* **What is being asked**
Among the lines below, list those containing the string "like".
Start of Record extracts
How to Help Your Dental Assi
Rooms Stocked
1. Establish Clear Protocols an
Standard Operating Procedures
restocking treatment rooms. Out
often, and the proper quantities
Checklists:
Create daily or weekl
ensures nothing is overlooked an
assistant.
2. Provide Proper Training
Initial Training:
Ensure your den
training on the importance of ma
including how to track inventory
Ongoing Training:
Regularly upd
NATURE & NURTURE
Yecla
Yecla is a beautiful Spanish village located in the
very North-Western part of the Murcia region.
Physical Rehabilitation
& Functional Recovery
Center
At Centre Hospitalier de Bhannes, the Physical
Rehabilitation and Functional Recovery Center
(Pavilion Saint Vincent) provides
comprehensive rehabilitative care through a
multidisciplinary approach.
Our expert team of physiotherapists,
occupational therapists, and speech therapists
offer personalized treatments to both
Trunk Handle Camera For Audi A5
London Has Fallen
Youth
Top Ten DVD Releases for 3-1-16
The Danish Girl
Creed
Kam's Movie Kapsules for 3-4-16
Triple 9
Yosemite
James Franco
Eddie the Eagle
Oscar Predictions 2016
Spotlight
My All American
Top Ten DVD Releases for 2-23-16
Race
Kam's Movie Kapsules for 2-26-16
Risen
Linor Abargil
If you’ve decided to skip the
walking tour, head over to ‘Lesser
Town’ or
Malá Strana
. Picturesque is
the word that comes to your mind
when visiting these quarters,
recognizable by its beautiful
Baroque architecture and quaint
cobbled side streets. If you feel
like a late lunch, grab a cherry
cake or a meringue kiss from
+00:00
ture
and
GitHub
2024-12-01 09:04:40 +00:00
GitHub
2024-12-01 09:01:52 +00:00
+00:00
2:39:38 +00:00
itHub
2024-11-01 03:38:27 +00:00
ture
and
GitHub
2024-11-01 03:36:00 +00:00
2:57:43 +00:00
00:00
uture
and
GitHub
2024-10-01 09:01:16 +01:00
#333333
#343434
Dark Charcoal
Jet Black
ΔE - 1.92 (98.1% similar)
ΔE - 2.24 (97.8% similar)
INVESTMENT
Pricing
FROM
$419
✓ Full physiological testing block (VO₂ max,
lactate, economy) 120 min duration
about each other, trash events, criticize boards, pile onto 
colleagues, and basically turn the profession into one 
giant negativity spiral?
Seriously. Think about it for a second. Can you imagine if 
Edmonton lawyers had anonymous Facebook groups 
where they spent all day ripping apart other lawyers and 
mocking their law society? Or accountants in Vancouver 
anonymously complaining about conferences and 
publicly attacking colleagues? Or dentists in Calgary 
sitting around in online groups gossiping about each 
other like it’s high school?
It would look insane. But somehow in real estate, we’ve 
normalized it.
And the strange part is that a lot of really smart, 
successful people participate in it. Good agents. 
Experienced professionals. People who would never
End of Record extracts
* **Result for this task**
like a late lunch, grab a cherry
other like it’s high school?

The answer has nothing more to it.